AIM OF THE EXERCISE: What lines in this listing contain the string "brněnských"? Report each one by copying it.

DATA SHOWN:
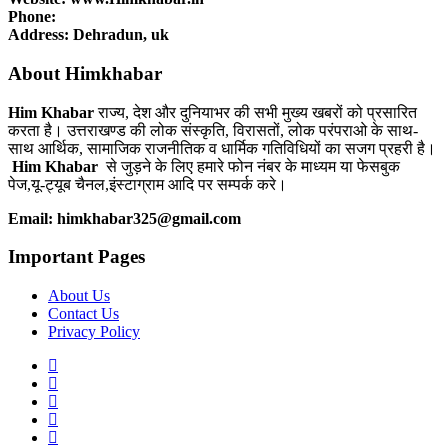
Phone:
Address: Dehradun, uk
About Himkhabar
Him Khabar
राज्य, देश और दुनियाभर की सभी मुख्य खबरों को प्रसारित
करता है। उत्तराखण्ड की लोक संस्कृति, विरासतों, लोक परंपराओ के साथ-
साथ आर्थिक, सामाजिक राजनीतिक व धार्मिक गतिविधियों का सजग प्रहरी है।
Him Khabar
से जुड़ने के लिए हमारे फोन नंबर के माध्यम या फेसबुक
पेज,यू-ट्यूब चैनल,इंस्टाग्राम आदि पर सम्पर्क करे।
Email: himkhabar325@gmail.com
Important Pages
About Us
Contact Us
Privacy Policy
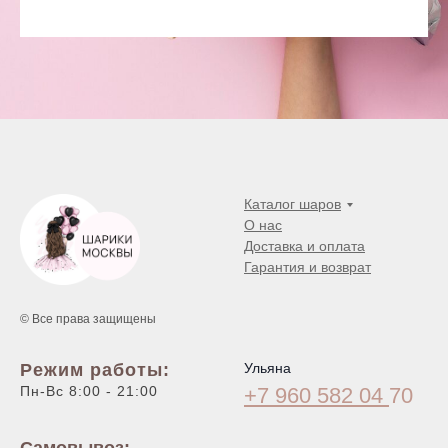
Каталог шаров
О нас
Доставка и оплата
Гарантия и возврат
© Все права защищены
Режим работы:
Ульяна
Пн-Вс 8:00 - 21:00
+7 960 582 04
70
Самовывоз:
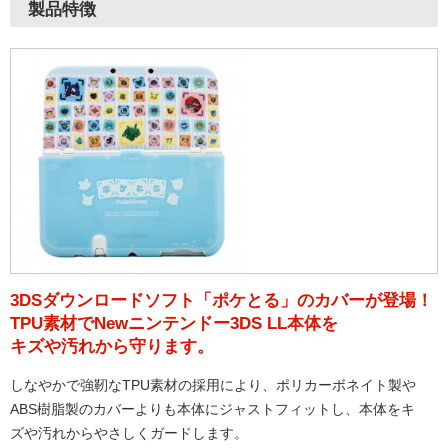
製品特徴
3DSダウンロードソフト「ポケとる」のカバーが登場！
TPU素材でNewニンテンドー3DS LL本体を
キズや汚れから守ります。
しなやかで強靭なTPU素材の採用により、ポリカーボネイト製や
ABS樹脂製のカバーよりも本体にジャストフィットし、本体をキ
ズや汚れからやさしくガードします。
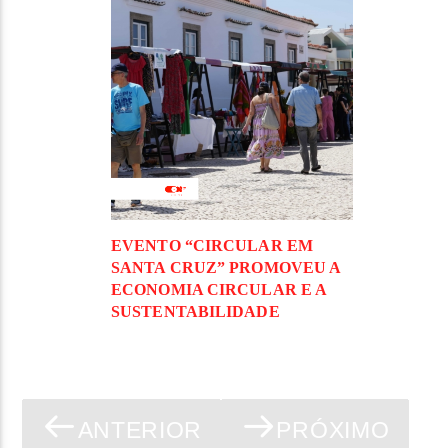
EVENTO “CIRCULAR EM
SANTA CRUZ” PROMOVEU A
ECONOMIA CIRCULAR E A
SUSTENTABILIDADE
ANTERIOR
PRÓXIMO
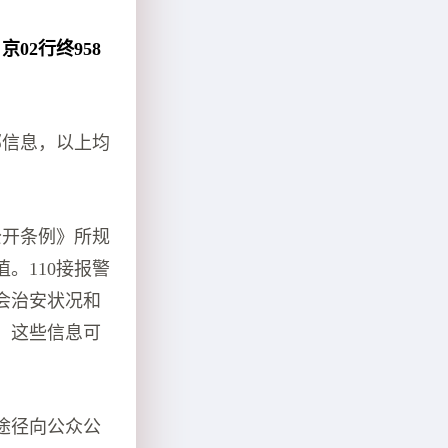
02行终958
部信息，以上均
公开条例》所规
。110接报警
会治安状况和
，这些信息可
途径向公众公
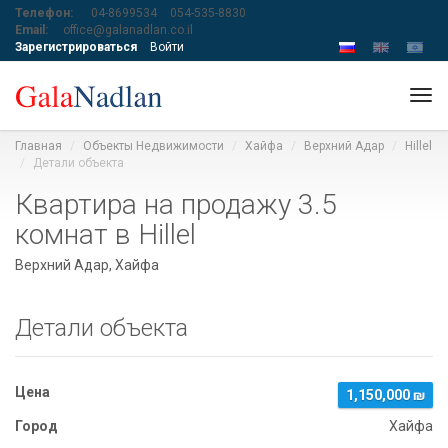
Телефон:
04-8699534
054-535-8830
Email:
office@galanadlan.co.il
Зарегистрироваться
Войти
Tog
navi
Главная
Объекты Недвижимости
Хайфа
Верхний Адар
Hillel
Детали объекта
Квартира на продажу 3.5
комнат в Hillel
Верхний Адар, Хайфа
Детали объекта
Цена
1,150,000 ₪
Город
Хайфа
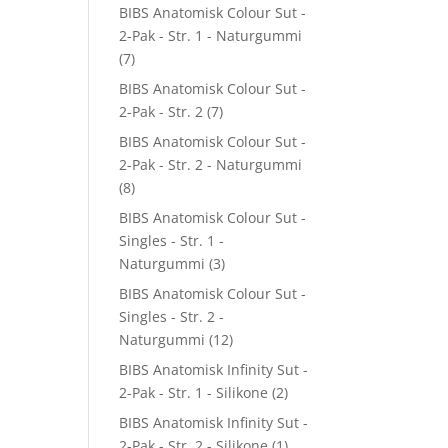
BIBS Anatomisk Colour Sut -
2-Pak - Str. 1 - Naturgummi
(7)
BIBS Anatomisk Colour Sut -
2-Pak - Str. 2
(7)
BIBS Anatomisk Colour Sut -
2-Pak - Str. 2 - Naturgummi
(8)
BIBS Anatomisk Colour Sut -
Singles - Str. 1 -
Naturgummi
(3)
BIBS Anatomisk Colour Sut -
Singles - Str. 2 -
Naturgummi
(12)
BIBS Anatomisk Infinity Sut -
2-Pak - Str. 1 - Silikone
(2)
BIBS Anatomisk Infinity Sut -
2-Pak - Str. 2 - Silikone
(1)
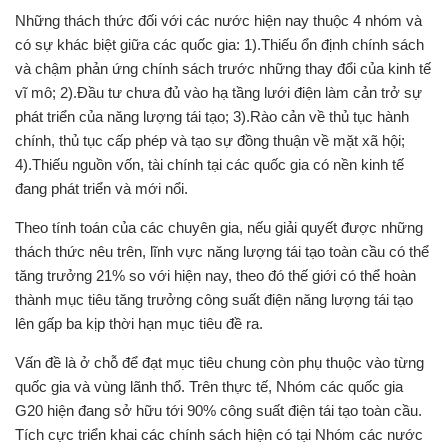
Những thách thức đối với các nước hiện nay thuộc 4 nhóm và
có sự khác biệt giữa các quốc gia: 1).Thiếu ổn định chính sách
và chậm phản ứng chính sách trước những thay đổi của kinh tế
vĩ mô; 2).Đầu tư chưa đủ vào hạ tầng lưới điện làm cản trở sự
phát triển của năng lượng tái tạo; 3).Rào cản về thủ tục hành
chính, thủ tục cấp phép và tạo sự đồng thuận về mặt xã hội;
4).Thiếu nguồn vốn, tài chính tại các quốc gia có nền kinh tế
đang phát triển và mới nổi.
Theo tính toán của các chuyên gia, nếu giải quyết được những
thách thức nêu trên, lĩnh vực năng lượng tái tạo toàn cầu có thể
tăng trưởng 21% so với hiện nay, theo đó thế giới có thể hoàn
thành mục tiêu tăng trưởng công suất điện năng lượng tái tạo
lên gấp ba kịp thời hạn mục tiêu đề ra.
Vấn đề là ở chỗ để đạt mục tiêu chung còn phụ thuộc vào từng
quốc gia và vùng lãnh thổ. Trên thực tế, Nhóm các quốc gia
G20 hiện đang sở hữu tới 90% công suất điện tái tạo toàn cầu.
Tích cực triển khai các chính sách hiện có tại Nhóm các nước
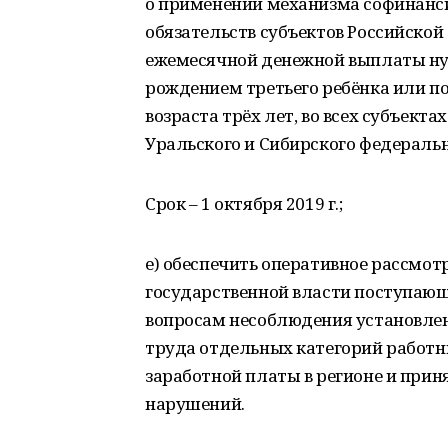
о применении механизма софинанс
обязательств субъектов Российско
ежемесячной денежной выплаты ну
рождением третьего ребёнка или п
возраста трёх лет, во всех субъект
Уральского и Сибирского федеральн
Срок – 1 октября 2019 г.;
е) обеспечить оперативное рассм
государственной власти поступающ
вопросам несоблюдения установле
труда отдельных категорий работн
заработной платы в регионе и при
нарушений.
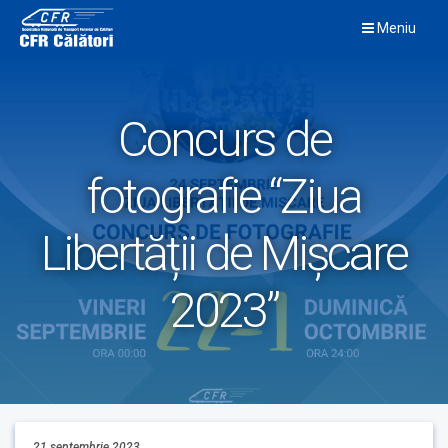
Skip
Meniu
to
content
Concurs de
fotografie “Ziua
Libertății de Mișcare
2023”
21 septembrie 2023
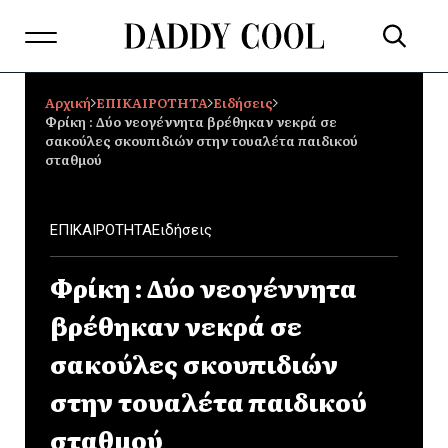
Αρχική
ΕΠΙΚΑΙΡΟΤΗΤΑ
Ειδήσεις
Φρίκη : Δύο νεογέννητα βρέθηκαν νεκρά σε
σακούλες σκουπιδιών στην τουαλέτα παιδικού
σταθμού
ΕΠΙΚΑΙΡΟΤΗΤΑ
Ειδήσεις
Φρίκη : Δύο νεογέννητα
βρέθηκαν νεκρά σε
σακούλες σκουπιδιών
στην τουαλέτα παιδικού
σταθμού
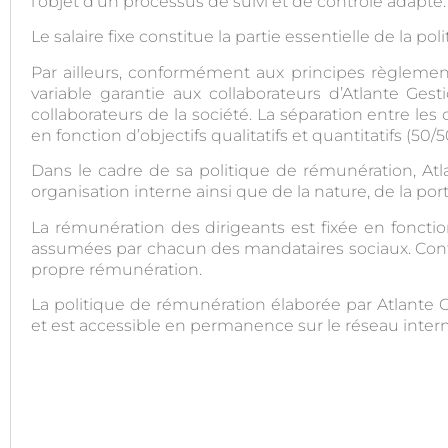
l’objet d’un processus de suivi et de contrôle adapté.
Le salaire fixe constitue la partie essentielle de la p
Par ailleurs, conformément aux principes règlemen
variable garantie aux collaborateurs d’Atlante Gest
collaborateurs de la société. La séparation entre le
en fonction d’objectifs qualitatifs et quantitatifs (50/5
Dans le cadre de sa politique de rémunération, Atlan
organisation interne ainsi que de la nature, de la port
La rémunération des dirigeants est fixée en foncti
assumées par chacun des mandataires sociaux. Confor
propre rémunération.
La politique de rémunération élaborée par Atlante 
et est accessible en permanence sur le réseau interne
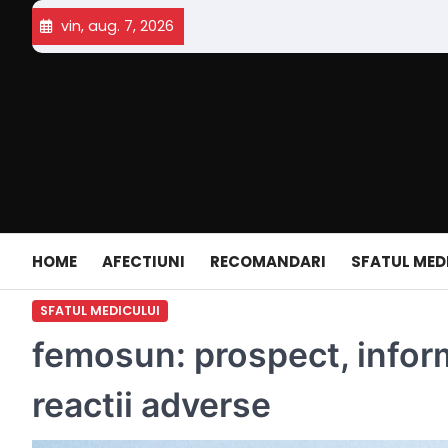
Skip
vin, aug. 7, 2026
to
content
HOME
AFECTIUNI
RECOMANDARI
SFATUL MED
SFATUL MEDICULUI
femosun: prospect, inform
reactii adverse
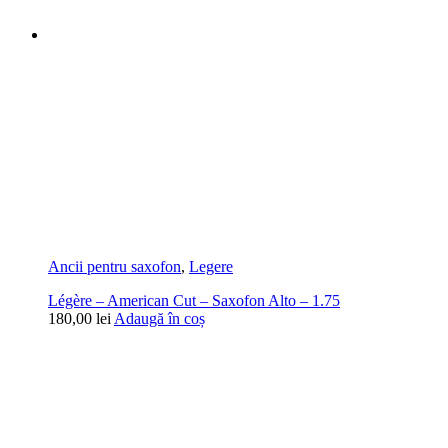
Ancii pentru saxofon
,
Legere
Légère – American Cut – Saxofon Alto – 1.75
180,00
lei
Adaugă în coș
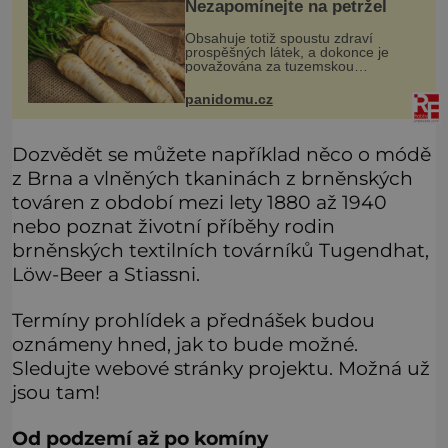
Nezapomínejte na petržel
Obsahuje totiž spoustu zdraví
prospěšných látek, a dokonce je
považována za tuzemskou
superpotravinu. Zázrak plný
vitaminů V petrželi najdete vitaminy
panidomu.cz
B1, B2, B3, B6, provitamin A, vitamin
E a
Dozvědět se můžete například něco o módě
z Brna a vlněných tkaninách z brněnských
továren z období mezi lety 1880 až 1940
nebo poznat životní příběhy rodin
brněnských textilních továrníků Tugendhat,
Löw-Beer a Stiassni.
Termíny prohlídek a přednášek budou
oznámeny hned, jak to bude možné.
Sledujte webové stránky projektu. Možná už
jsou tam!
Od podzemí až po komíny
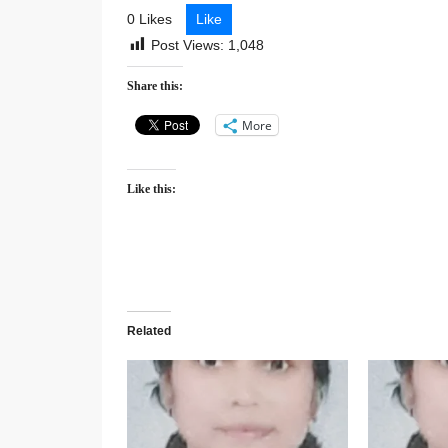
0 Likes
Like
Post Views:
1,048
Share this:
More
Like this:
Related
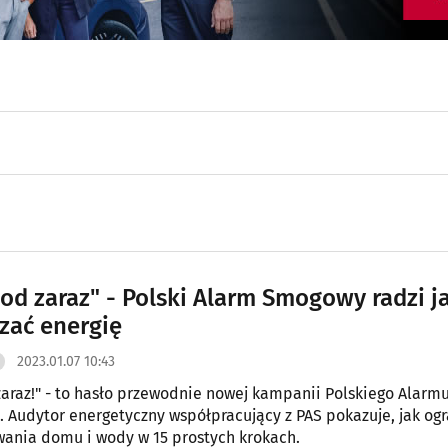
 od zaraz" - Polski Alarm Smogowy radzi j
zać energię
2023.01.07 10:43
zaraz!" - to hasło przewodnie nowej kampanii Polskiego Alarm
Audytor energetyczny współpracujący z PAS pokazuje, jak ogr
wania domu i wody w 15 prostych krokach.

SOLUTION:
z Brna a vlněných tkaninách z brněnských
brněnských textilních továrníků Tugendhat,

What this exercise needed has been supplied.